Washington Insider -- Tuesday

US, China Clashes Continue

Here's a quick monitor of Washington farm and trade policy issues from DTN's well-placed observer.


Vilsack Talks Food Inflation, Livestock Regs

USDA Secretary Tom Vilsack predicted the rise in U.S. food prices seen in June will start to moderate despite the concerns over inflationary pressures in the U.S. economy.

"There are certain selective items in the grocery store folks may see for a period of time increased costs," Vilsack said Friday in an interview on Bloomberg Television's Balance of Power with David Westin. "We think this will even out as we begin to recover, as we begin to get the supply and demand in better balance."

Meanwhile, Vilsack signaled USDA would soon announce proposed regulations to provide more protection to livestock producers in their dealings with the highly consolidated meatpacking industry. President Joe Biden's executive order on competition instructed the USDA to consider stronger regulations. "I think we will see significant action on that in the very near term," Vilsack said in the session.


China Warns EU Carbon Border Tax Violates Trade Principles

Plans outlined by the European Commission to implement a Carbon Border Adjustment Mechanism (CBAM) from 2026 would force companies sending carbon-intensive products into the European Union (EU) to pay carbon costs on such shipments.

"CBAM is essentially a unilateral measure to extend the climate change issue to the trade sector," said Ministry of Ecology and Environment spokesman Liu Youbin. "It violates WTO principles ... and (will) seriously undermine mutual trust in the global community and the prospects for economic growth."

The U.S. has also raised questions about the potential EU carbon tax, with U.S. Trade Representative Katherine Tai indicating the U.S. would not shy away from confronting the EU on the matter.


Washington Insider: US, China Clashes Continue

The U.S. and China have moved into a contentious stance as the Biden administration has unfolded, and this week has indicated that relationship has not shifted a great deal.

The week opened with U.S. Deputy Secretary of State Wendy Sherman holding in China with top officials, including with Vice Foreign Minister Xie Feng. Interestingly, while that session was still going on, Chinese state media released a statement from Xie contended the U.S. had created an "imaginary enemy" in China to divert attention from domestic U.S. issues.

"The United States wants to reignite the sense of national purpose" with state media reporting that there would be "serious consequences."

Xie urged the U.S. to lift visa restrictions on Communist Party members, their families, and Chinese students; lift sanctions imposed on Chinese leaders, government officials and agencies; remove restrictions on Confucius Institutes and Chinese companies; cancel rulings determining Chinese media as foreign agents; and dropping its request to extradite Huawei financial chief Meng Wanzhou from Canada.

Sherman's meeting with State Councilor and Foreign Minister Wang Yi was labeled "frank and open" relative to "a range of issues, demonstrating the importance of maintaining open lines of communication between our two countries.

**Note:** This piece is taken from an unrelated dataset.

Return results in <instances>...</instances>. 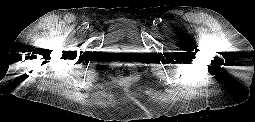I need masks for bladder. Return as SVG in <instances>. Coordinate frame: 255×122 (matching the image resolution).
I'll list each match as a JSON object with an SVG mask.
<instances>
[{"mask_svg": "<svg viewBox=\"0 0 255 122\" xmlns=\"http://www.w3.org/2000/svg\"><path fill=\"white\" fill-rule=\"evenodd\" d=\"M138 31L134 25L122 24L112 27L107 34V42L111 46L124 44L135 48L138 44Z\"/></svg>", "mask_w": 255, "mask_h": 122, "instance_id": "31cf9c89", "label": "bladder"}]
</instances>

They discussed ways to set terms for responsible management of the U.S.-China relationship, according to the U.S. State Department.

Sherman "underscored that the United States welcomes the stiff competition between our countries -- and that we intend to continue to strengthen our own competitive hand -- but that we do not seek conflict with the PRC [People's Republic of China]."

While that was unfolding in China, the U.S. and China butted heads at the WTO. The issue is the same one where they recently clashed at the world trade body -- over China's operation of their tariff rate quotas (TRQs) for wheat, rice and corn.

At a meeting of the Dispute Settlement Body, China contested the U.S. request for permission to impose trade retaliation on China over the TRQ issue. That means the matter is now headed to arbitration.

But China also submitted a request for a dispute panel to look at whether it had come into compliance with the WTO ruling on its TRQs which dates back to 2019. The U.S. blocked the request but will not be able to block a second request. The U.S. believes that the retaliatory actions can move ahead while the two sides are in arbitration, but China said the arbitration should be suspended until the determination is made on whether they have changed their TRQ program and come into compliance with the WTO ruling.

China not only contends that it has come into compliance with the WTO ruling but they are also taking issue with the level of retaliation sought by the U.S.

And China has also made clear that it wants the U.S. tariffs imposed by the Trump administration to be removed. But so far, there has been no sign from the Biden administration that they are ready to take that step either.

So we will see. The level of acrimony continues to rise between the two countries, though no major actions have been taken by either side. Still, the situation should be watched closely in the coming weeks and months, Washington Insider believes.